> _What you have to do_: Scan the entries that follow and work out how many lines contain "urazíme". Give the number and nothing else.

> _Saved entries_:
/---
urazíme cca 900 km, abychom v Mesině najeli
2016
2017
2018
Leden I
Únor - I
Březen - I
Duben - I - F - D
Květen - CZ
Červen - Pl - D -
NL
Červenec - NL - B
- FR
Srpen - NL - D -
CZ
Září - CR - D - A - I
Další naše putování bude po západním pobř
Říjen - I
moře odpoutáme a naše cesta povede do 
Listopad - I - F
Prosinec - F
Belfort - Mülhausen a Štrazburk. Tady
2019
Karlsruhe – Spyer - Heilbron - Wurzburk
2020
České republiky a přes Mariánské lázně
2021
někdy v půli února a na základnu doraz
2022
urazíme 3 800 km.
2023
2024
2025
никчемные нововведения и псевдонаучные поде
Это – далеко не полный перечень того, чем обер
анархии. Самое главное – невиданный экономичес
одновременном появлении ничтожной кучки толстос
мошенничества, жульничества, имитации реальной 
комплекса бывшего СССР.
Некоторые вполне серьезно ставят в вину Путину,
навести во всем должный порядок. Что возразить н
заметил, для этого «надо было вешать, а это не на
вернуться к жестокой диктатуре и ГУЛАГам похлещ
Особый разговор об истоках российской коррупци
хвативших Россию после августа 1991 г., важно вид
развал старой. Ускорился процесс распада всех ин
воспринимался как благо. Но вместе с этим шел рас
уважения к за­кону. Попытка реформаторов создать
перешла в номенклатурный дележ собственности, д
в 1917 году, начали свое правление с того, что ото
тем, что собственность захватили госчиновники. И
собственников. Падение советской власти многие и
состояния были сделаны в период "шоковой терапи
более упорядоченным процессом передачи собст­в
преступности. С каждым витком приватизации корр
\---
> _Answer to the problem_: 2